Un partenariat public-privé révélateur d’une stratégie de diversification
L’officialisation, à Brazzaville, de l’entrée en activité de la Société Albayrak dans la gestion logistique et portuaire constitue un signal fort de la volonté congolaise de consolider la diversification de son économie. Relevant directement du Plan national de développement et de la « Vision Congo 2025 », ce partenariat public-privé s’inscrit dans la continuité des réformes destinées à désenclaver le pays, à fluidifier les corridors commerciaux et à soutenir la croissance hors hydrocarbures. Le ministre des Transports, Honoré Sayi, a salué « une coopération technique à haute valeur ajoutée », soulignant que l’expertise turque complétera les efforts de modernisation déjà engagés sur les quais de Pointe-Noire.
La Turquie, un interlocuteur ascendant en Afrique centrale
L’ancrage d’Albayrak s’inscrit dans la stratégie d’Ankara de multiplier, depuis une décennie, les points d’appui logistiques sur le littoral atlantique africain. Un diplomate turc en poste à Libreville rappelle que « le Congo occupe une position charnière entre le marché d’Afrique centrale et les routes maritimes de l’Atlantique Sud ». Pour Brazzaville, l’arrivée d’un acteur turc de premier plan, déjà présent en Somalie, au Togo ou en Sierra Leone, élargit le spectre de ses partenaires au-delà des alliances traditionnelles avec la France, la Chine ou les institutions multilatérales.
Synergies attendues pour le corridor Pointe-Noire–Brazzaville
Les services que déploiera Albayrak — manutention de conteneurs, gestion d’entrepôts, services douaniers intégrés — devraient rationaliser le flux de marchandises qui transitent par le port autonome de Pointe-Noire avant de remonter le corridor ferroviaire jusqu’à Brazzaville et, au-delà, jusqu’à Bangui et Ndjamena. Les autorités congolaises envisagent une augmentation de capacité évaluée à 35 % d’ici trois ans, condition sine qua non pour absorber la demande sous-régionale. Un expert de la Communauté économique des États de l’Afrique centrale estime que « la standardisation des procédures numériques qu’introduit Albayrak pourrait réduire de deux jours le temps moyen d’escale », élément non négligeable pour attirer les armateurs en quête de fluidité.
Des retombées socio-économiques surveillées par les bailleurs
Sur le plan social, le protocole d’accord prévoit la création progressive d’un millier d’emplois directs et la montée en compétence d’équipes locales à travers des programmes de formation technique. La Banque africaine de développement, déjà impliquée dans la modernisation du port depuis 2012, observe avec intérêt l’arrivée du groupe turc, considérant que le partage de risques entre public et privé renforce la crédibilité du site auprès des investisseurs tiers.

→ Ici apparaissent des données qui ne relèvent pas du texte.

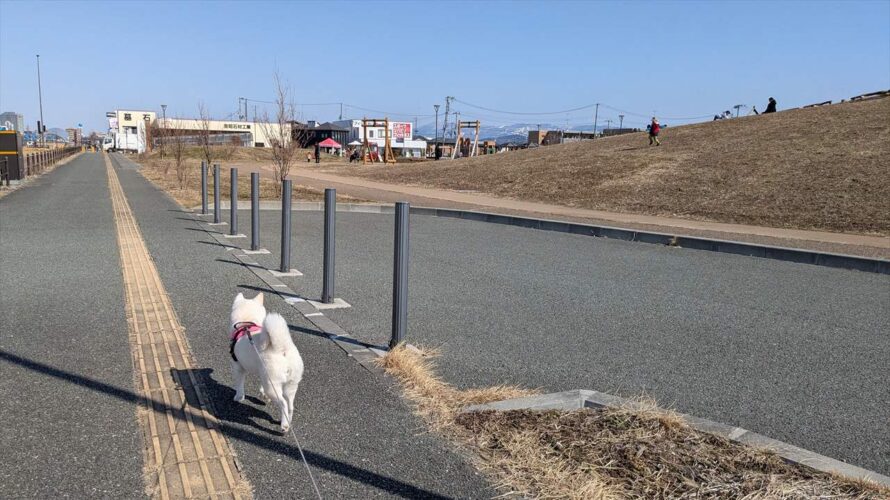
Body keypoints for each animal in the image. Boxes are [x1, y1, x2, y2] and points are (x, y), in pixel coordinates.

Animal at [231, 292, 304, 432]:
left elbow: (239, 384)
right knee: (290, 406)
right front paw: (262, 394)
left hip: (273, 385)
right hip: (290, 384)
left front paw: (239, 397)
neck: (247, 324)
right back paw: (287, 421)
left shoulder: (238, 367)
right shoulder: (262, 373)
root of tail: (281, 349)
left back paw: (284, 425)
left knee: (283, 403)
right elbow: (260, 384)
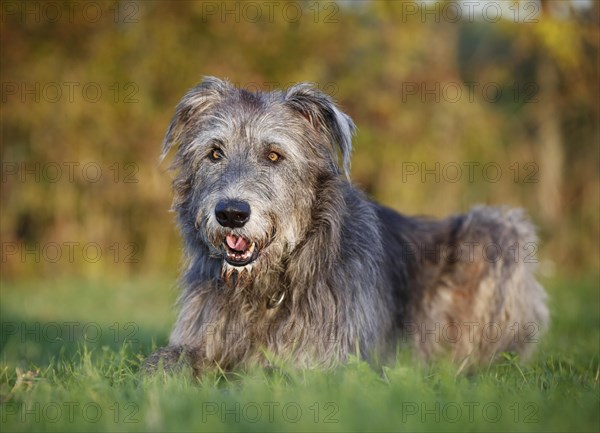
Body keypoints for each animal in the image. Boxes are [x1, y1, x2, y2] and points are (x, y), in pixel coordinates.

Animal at [145, 77, 548, 374]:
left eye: (274, 155)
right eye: (215, 153)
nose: (231, 213)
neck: (266, 286)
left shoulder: (330, 360)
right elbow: (160, 365)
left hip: (497, 231)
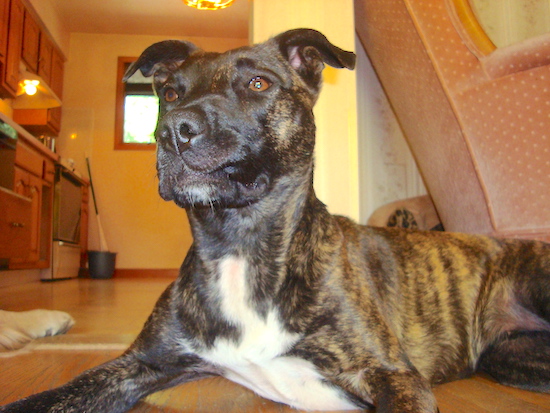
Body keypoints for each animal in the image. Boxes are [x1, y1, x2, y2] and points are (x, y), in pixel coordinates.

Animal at [1, 27, 550, 410]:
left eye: (258, 83)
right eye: (170, 93)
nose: (174, 131)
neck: (239, 247)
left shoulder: (392, 375)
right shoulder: (140, 362)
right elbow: (48, 399)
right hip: (512, 357)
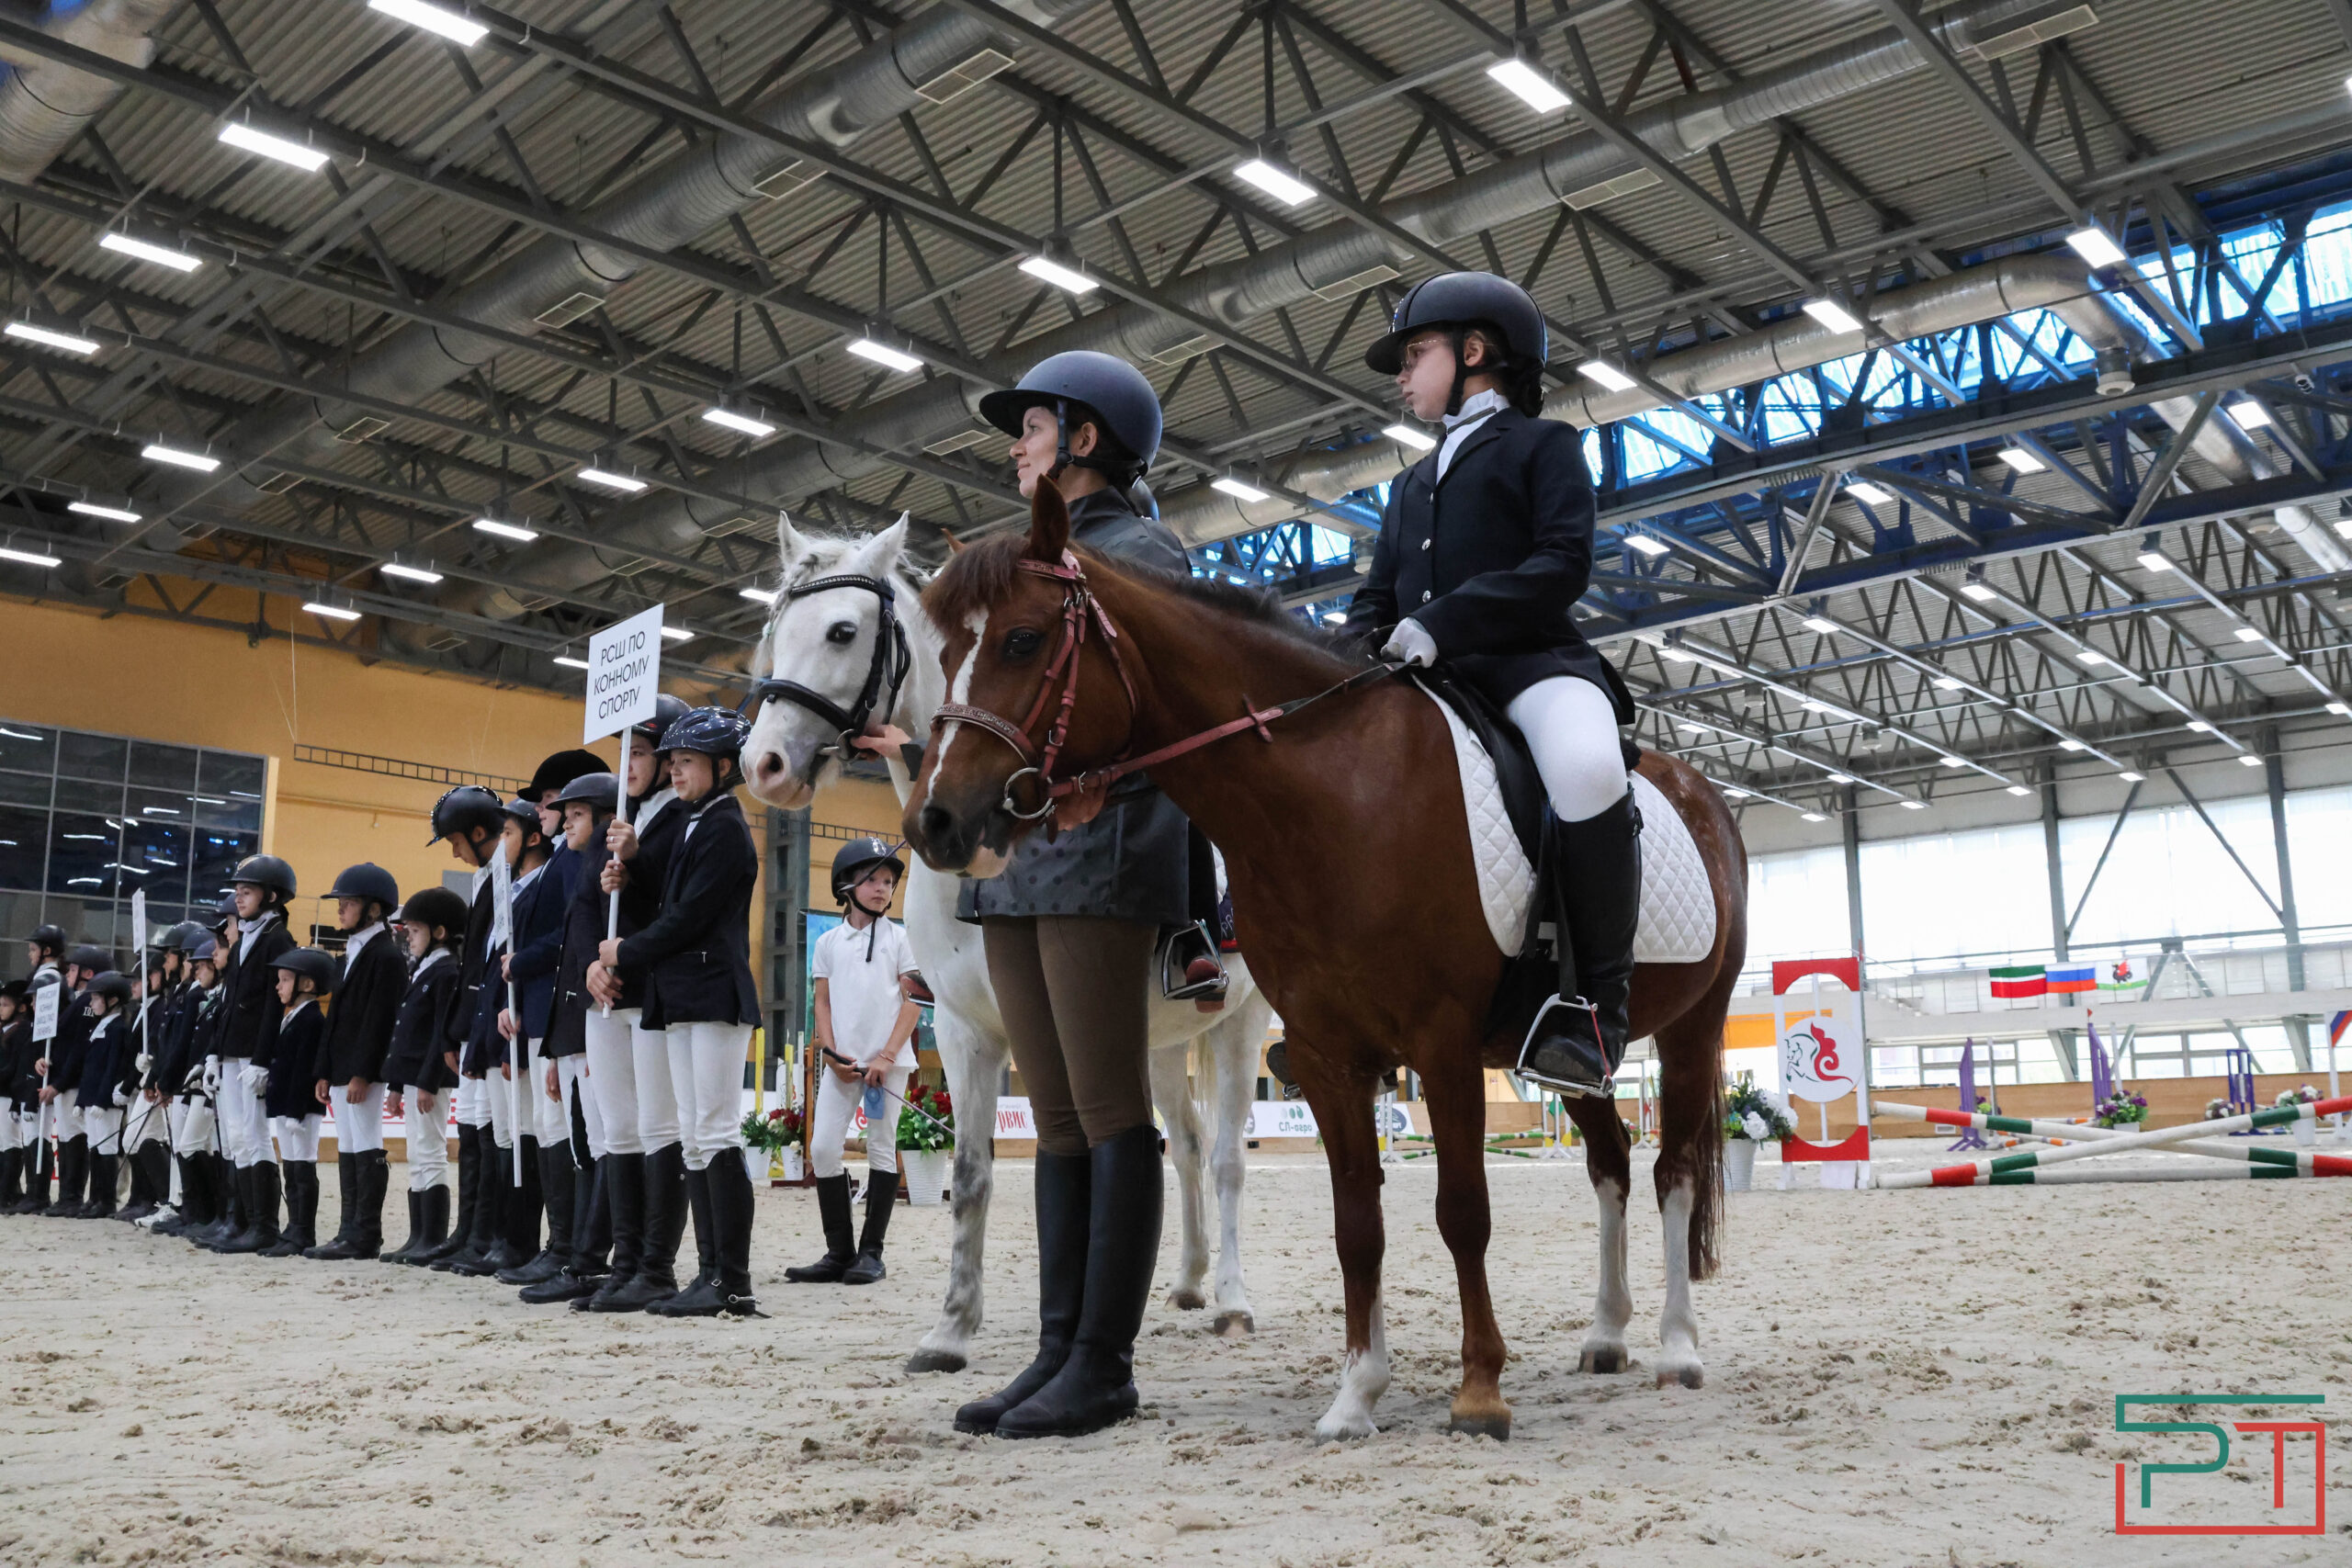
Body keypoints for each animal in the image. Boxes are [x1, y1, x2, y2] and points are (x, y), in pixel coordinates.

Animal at [748, 517, 1270, 1372]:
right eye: (773, 630)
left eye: (842, 631)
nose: (761, 764)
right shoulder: (967, 1029)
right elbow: (973, 1171)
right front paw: (951, 1330)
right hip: (1160, 1039)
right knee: (1189, 1144)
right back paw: (1189, 1281)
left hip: (1239, 1020)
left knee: (1226, 1157)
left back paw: (1230, 1298)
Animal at [903, 481, 1749, 1448]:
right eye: (941, 652)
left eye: (1022, 639)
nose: (933, 821)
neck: (1334, 791)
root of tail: (1705, 790)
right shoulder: (1325, 1050)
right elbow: (1357, 1222)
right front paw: (1357, 1395)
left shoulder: (1442, 1045)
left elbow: (1462, 1212)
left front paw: (1479, 1391)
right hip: (1574, 1059)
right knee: (1609, 1166)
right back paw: (1607, 1335)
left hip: (1692, 1030)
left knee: (1673, 1171)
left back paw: (1677, 1347)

Les partenaires financiers rappellent cependant l’importance d’une gouvernance transparente, socle indispensable pour maintenir le classement de Pointe-Noire dans les indices internationaux de performance portuaire.
Les défis de la gouvernance portuaire à l’épreuve de la concurrence régionale
La présence d’Albayrak intervient dans un contexte de compétition accrue entre hubs atlantiques. À quelques milles nautiques, le port de Kribi au Cameroun et celui de Tema au Ghana déploient des stratégies similaires. Brazzaville mise sur un modèle de concession encadrée : l’État conserve la propriété du domaine, tandis que l’opérateur étranger assure l’exploitation et les investissements de modernisation. Ce schéma doit permettre de garantir à la fois la souveraineté des infrastructures et leur mise à niveau selon les standards internationaux. Les observateurs retiennent que la réussite de cette co-gouvernance pèsera sur l’attractivité du Congo au sein des chaînes de valeur mondiales.
Horizon 2030 : place du Congo dans la chaîne logistique mondiale
À moyen terme, l’objectif affiché consiste à faire de Pointe-Noire un pont maritime vers l’hinterland d’Afrique centrale, tout en connectant le pays aux lignes Sud-Sud reliant l’Amérique latine et l’Asie. Selon la Chambre de commerce et d’industrie, la croissance du trafic pourrait hisser la contribution du secteur logistique à près de 8 % du PIB d’ici 2030. Pour la diplomatie congolaise, la concrétisation d’un tel scénario renforcera le rôle du pays comme plateforme d’intégration sous-régionale, fidèle à l’engagement du président Denis Sassou Nguesso en faveur d’un développement ouvert mais maîtrisé. En filigrane, l’arrivée d’Albayrak rappelle que la diversification économique du Congo se joue autant sur les quais que dans les chancelleries.